# Neue Festplatte - Wohin?



## Erpel (30. Juli 2003)

Hi
Ich hab mir also meine neue Festplatte bestellt[ Sieh hier ], und heute bekommen.
Ich weiß nur nicht wie ich sie einbauen soll, also an welches IDE Kabel.?
Ich habe bereits 1 DVD-Laufwerk (it's a Sony) 1 Brenner (Plextor 401640 oder so) und 1 Smasung 40 gB Festplatte mit 7200rpm.
Welche Kombination hat welche Vor und Nachteile?
Zur Zeit sieht es so aus: 1. Kanal HDD und DVD 2. Kanal Brenner.

Danke für alle Vorschläge, besonders die schnellen da ich schon ganz heiß darauf bin das Teil einzubauen.


----------



## Andreas Dunstheimer (30. Juli 2003)

ich würde es so einbauen:

1.Kanal - die Festplatten
2.Kanal - die CD/DVD-Laufwerke

ansonsten ziehen die langsameren CD/DVD-Laufwerke die Performance der Platten nach unten (hab ich mal irgendwo gelesen)


Dunsti


----------



## blubber (30. Juli 2003)

Hi,

Primary (Master) -> Platte
Primary (Slave) -> DVD
Secondary (Master) -> Platte
Secondary (Slave) -> Brenner

In deinem Fall wäre es ungünstig, Brenner/DVD bzw. beide Platten jeweils an einen IDE Kanal zu hängen. Grund: Ein IDE Kanal kann nur Lesen ODER Schreiben, jedoch nicht beides gleichzeitig. Sprich, würdest du von Platte 1 auf Platte 2 was kopieren wollen, wäre dies nur unnötig langsam. Genau das gleiche beim DVD bzw. Brenner. Es KANN zu Problemen beim Brennen kommen, oder das Brennen wird derart langsam, wenn beide Laufwerke auf dem selben IDE Kanal hängen.

bye


----------



## Erpel (30. Juli 2003)

Mh
Ok
Aber diese Aktion wird verdammt unlustig werden. Ich muss jedes verdammte Gerät umbauen, und noch dazu hat der Brenner die Aussparung für den Nippel am Kabel "oben" also anders als die anderen.

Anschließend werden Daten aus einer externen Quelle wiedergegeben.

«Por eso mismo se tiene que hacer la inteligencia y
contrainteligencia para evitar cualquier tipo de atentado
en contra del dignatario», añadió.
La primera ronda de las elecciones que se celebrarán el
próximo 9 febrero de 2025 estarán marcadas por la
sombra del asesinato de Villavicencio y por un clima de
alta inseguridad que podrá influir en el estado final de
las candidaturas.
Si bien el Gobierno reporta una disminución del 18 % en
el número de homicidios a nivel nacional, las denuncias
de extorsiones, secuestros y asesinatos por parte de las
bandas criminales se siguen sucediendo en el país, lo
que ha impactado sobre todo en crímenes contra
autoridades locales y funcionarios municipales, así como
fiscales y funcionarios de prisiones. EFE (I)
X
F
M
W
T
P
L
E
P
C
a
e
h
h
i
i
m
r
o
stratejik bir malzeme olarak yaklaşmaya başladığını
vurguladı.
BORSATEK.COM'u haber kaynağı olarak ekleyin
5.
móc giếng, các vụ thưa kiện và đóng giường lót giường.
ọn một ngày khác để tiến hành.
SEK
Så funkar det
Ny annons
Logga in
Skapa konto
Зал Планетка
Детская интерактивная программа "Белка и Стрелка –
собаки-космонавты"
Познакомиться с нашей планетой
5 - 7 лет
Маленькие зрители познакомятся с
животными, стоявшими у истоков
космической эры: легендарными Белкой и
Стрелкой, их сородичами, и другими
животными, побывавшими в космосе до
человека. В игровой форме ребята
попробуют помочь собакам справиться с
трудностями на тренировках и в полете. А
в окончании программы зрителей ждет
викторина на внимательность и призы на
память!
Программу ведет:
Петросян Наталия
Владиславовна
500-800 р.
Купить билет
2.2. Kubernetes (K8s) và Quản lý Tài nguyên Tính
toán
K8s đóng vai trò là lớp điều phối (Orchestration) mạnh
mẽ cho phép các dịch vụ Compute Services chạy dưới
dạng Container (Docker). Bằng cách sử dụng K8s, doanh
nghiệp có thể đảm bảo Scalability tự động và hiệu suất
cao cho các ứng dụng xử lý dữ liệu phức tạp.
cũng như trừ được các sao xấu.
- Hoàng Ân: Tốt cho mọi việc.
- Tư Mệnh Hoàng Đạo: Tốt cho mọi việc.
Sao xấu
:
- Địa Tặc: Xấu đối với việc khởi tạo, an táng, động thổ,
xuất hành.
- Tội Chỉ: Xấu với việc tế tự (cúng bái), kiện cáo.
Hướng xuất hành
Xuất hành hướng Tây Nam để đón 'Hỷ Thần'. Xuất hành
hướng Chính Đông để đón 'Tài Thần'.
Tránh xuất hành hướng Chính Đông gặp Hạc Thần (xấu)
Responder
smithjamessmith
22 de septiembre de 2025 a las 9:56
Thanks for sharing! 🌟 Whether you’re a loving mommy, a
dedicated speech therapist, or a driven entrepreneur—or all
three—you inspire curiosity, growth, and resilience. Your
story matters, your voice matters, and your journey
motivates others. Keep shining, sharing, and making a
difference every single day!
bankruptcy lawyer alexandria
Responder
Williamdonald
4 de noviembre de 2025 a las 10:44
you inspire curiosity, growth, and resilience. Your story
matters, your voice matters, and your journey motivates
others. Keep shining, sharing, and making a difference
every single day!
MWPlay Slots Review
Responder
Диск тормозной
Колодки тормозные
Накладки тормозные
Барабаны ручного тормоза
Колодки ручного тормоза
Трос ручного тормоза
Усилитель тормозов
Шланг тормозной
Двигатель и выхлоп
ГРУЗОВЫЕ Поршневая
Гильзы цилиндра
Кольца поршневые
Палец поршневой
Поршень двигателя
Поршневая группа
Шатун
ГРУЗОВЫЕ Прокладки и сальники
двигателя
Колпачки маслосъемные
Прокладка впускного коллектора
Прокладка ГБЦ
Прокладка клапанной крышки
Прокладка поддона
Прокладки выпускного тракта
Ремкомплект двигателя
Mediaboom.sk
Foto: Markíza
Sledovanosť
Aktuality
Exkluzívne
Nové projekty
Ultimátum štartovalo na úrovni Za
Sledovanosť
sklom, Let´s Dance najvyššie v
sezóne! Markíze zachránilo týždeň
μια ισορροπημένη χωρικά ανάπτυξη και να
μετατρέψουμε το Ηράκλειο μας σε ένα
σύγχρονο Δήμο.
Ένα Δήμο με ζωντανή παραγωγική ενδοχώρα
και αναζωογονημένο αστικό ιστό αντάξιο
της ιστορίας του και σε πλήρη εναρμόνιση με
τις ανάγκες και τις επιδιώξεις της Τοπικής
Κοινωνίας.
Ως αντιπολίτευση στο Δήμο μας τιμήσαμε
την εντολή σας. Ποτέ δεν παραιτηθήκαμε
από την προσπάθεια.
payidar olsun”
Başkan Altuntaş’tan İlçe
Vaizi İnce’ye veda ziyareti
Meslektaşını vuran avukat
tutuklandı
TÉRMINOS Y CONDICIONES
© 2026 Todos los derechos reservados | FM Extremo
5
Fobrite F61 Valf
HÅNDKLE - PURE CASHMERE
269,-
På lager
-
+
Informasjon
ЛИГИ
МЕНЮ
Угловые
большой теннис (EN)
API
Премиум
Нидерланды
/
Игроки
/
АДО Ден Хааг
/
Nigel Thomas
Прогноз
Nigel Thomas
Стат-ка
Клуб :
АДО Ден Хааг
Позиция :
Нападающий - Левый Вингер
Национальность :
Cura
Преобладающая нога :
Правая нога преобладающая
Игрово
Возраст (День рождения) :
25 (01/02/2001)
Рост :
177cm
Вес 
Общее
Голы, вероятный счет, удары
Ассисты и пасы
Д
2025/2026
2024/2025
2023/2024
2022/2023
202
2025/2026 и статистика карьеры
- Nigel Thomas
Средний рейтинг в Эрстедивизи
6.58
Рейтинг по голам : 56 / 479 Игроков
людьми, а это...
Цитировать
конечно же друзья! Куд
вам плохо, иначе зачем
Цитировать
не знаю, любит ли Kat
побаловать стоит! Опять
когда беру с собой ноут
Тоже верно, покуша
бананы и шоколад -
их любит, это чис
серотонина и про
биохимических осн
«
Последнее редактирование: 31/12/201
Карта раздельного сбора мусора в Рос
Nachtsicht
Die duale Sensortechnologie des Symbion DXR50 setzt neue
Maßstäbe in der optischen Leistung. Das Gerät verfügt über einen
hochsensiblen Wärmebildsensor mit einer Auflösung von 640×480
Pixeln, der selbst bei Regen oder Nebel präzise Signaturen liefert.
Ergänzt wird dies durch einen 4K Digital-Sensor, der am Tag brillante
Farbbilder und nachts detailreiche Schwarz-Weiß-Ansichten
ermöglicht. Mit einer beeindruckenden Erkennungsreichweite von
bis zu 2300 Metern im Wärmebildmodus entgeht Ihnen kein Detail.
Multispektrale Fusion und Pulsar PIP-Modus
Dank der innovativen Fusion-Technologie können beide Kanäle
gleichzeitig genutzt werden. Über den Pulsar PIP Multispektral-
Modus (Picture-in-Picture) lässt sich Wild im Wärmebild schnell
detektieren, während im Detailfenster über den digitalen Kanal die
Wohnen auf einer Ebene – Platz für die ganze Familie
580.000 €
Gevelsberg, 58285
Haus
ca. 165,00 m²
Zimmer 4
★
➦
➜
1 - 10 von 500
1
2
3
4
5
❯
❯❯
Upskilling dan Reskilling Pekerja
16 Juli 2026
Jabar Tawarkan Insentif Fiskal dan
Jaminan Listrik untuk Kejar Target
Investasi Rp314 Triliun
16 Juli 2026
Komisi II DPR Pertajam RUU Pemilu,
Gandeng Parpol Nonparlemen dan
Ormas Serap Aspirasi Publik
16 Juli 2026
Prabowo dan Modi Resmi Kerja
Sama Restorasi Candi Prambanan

Wiso müssen Ide-Kabel immer so breit uns starr sein. :sad: :sad:


----------



## blubber (30. Juli 2003)

Naja, Brenner und DVD kannst auch vertauschen, das is net so ausschlaggebend. Platte 1 sollte allerdings schon an Primary Master.


----------



## Erpel (30. Juli 2003)

Muss trozdem einiges umbauen, weil die Kabel auch nicht besonders lang sind.

Ok.
War alles fürn *rsch. Die Frage war sinnlos. Ich kann mir das nicht aussuchen sondern muss mich meinem Gehäuse, Den ver****ten Kabeln und anderen Umständen unterordnen.
Ich werd gleich mal die wenigen Möglichkeiten posten, um mich für die am wenigsten fatal leistungsschwächende entscheiden zu können.


So: Am einfachste wäre es es so zu machen wie der erste Vorschlag.
Sind die konsequenzen wirklich nur, dass das Kopieren von einer auf die nächste Platte langsamer ist, und man on-the-fly Kopieren vergessen kann? wenn ja dann lass ichs dabei.
Alles andere wäre verdammt schwer zu bewerkstelligen, außer:
[totalirre]
ich leg alle Laufwerke neben dem PC auf den Boden und stapel sie.
[/totalirre]


----------